Хорошенько подумав, Эмили заказала на следующий день ложу возле авансцены, потом взяла перо и написала следующую записку:
«Ваша поклонница будет завтра в ложе рядом со сценой. Она будет одета в белое, и сердце ее трепещет при каждом звуке вашего голоса. А Вы? Что Вы о ней подумаете?»
Сердце Эмили и в самом деле трепетало, когда следующим вечером она заняла свое место в ложе у самой сцены в обществе старенькой родственницы Мари, которую та великодушно ей одолжила. Эмили просидела перед зеркалом не один час и все спрашивала себя: ответит ли ей Эллевью?
Ответ она получила очень скоро. Едва певец появился на сцене, его синие глаза обратились к ложе, остановились на Эмили, и он улыбнулся. Улыбка убедила Эмили, что ее нашли обворожительно хорошенькой и что герой не ожидал такого приятного сюрприза. Часто во время спектакля нежный взгляд певца обращался к девушке, и Эмили вернулась домой на улицу Вивьен, где ее мать сняла квартиру после истории с де Тийи, бесконечно счастливой. На следующее утро она получила записку, которую прочитала со счастливыми слезами на глазах. «Приходите, – писал певец, – чтобы я мог наконец поцеловать прелестную ручку, которая снизошла до того, чтобы так часто мне рукоплескать…»

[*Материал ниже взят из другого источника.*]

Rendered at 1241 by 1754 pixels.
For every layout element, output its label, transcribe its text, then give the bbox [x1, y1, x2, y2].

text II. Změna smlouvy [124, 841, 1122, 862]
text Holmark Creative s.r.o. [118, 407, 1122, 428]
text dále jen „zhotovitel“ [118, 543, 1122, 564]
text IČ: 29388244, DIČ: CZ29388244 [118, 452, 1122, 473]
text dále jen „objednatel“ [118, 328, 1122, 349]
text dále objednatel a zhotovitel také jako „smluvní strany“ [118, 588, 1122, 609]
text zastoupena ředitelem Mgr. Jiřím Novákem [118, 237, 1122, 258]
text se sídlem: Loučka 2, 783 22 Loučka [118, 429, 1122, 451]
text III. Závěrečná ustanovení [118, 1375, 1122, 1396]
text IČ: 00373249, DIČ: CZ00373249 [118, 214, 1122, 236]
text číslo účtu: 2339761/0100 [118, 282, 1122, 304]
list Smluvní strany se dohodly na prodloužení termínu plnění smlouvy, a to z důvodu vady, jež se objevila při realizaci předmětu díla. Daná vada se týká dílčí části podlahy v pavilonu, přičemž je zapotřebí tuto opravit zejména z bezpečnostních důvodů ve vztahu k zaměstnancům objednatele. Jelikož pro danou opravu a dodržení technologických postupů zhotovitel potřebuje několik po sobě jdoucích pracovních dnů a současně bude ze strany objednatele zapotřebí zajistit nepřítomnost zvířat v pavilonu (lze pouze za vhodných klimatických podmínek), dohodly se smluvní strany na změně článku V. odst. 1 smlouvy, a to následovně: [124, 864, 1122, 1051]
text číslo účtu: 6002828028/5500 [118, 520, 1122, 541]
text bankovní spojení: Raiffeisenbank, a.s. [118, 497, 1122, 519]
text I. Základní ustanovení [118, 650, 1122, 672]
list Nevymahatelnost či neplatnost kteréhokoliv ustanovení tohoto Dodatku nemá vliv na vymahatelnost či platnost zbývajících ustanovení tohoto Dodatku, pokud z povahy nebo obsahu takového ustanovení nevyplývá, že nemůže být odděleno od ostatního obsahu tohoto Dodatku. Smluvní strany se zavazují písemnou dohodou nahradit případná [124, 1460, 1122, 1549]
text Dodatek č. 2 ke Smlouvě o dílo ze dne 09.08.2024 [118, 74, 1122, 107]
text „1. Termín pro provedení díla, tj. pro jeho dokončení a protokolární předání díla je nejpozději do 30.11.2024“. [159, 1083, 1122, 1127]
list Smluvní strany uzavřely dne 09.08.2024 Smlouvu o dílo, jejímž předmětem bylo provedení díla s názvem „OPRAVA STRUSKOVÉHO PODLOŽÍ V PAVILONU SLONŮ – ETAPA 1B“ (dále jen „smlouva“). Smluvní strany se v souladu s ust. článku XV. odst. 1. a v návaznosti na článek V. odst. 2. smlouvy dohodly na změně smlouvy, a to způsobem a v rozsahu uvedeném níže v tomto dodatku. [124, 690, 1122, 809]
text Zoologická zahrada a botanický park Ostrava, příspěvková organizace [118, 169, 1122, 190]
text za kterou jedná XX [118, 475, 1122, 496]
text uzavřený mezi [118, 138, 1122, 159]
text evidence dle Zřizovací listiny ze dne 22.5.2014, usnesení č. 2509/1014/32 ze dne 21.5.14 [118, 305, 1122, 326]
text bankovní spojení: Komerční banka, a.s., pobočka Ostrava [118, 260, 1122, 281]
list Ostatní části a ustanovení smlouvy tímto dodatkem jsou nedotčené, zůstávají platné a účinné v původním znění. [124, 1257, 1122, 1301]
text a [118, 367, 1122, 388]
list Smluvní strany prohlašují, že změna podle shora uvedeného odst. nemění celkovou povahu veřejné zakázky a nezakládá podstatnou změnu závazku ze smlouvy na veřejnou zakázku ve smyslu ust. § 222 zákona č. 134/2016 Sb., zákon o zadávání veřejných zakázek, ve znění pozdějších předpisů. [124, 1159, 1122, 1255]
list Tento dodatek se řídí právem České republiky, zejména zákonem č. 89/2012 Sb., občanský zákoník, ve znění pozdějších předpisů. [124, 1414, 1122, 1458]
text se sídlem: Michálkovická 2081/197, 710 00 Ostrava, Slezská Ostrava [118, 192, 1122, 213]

Эмили не могла устоять перед столь любезным приглашением и на следующий вечер поспешила в театр, где перед ней отворились двери ложи ее возлюбленного.
Первая встреча была чарующей. Эллевью окружил поклонницу почтительной нежностью, Эмили блистала девичьей скромностью. Привыкшего быть баловнем женщин певца растрогала прелестная неискушенная девочка, так простодушно поведавшая ему о своем чувстве. Она очень отличалась от прожженной интриганки Клотильды Мафлеруа.
Теперь они виделись каждый день. Вскоре Жан признался Эмили в столь же страстной любви к ней. А через несколько дней пожелал большего, чем поцелуи кончиков пальцев. Долго стоять на коленях ему не пришлось. Эмили любила его страстно, и когда он пригласил ее к себе, она отправилась на свидание без малейших колебаний.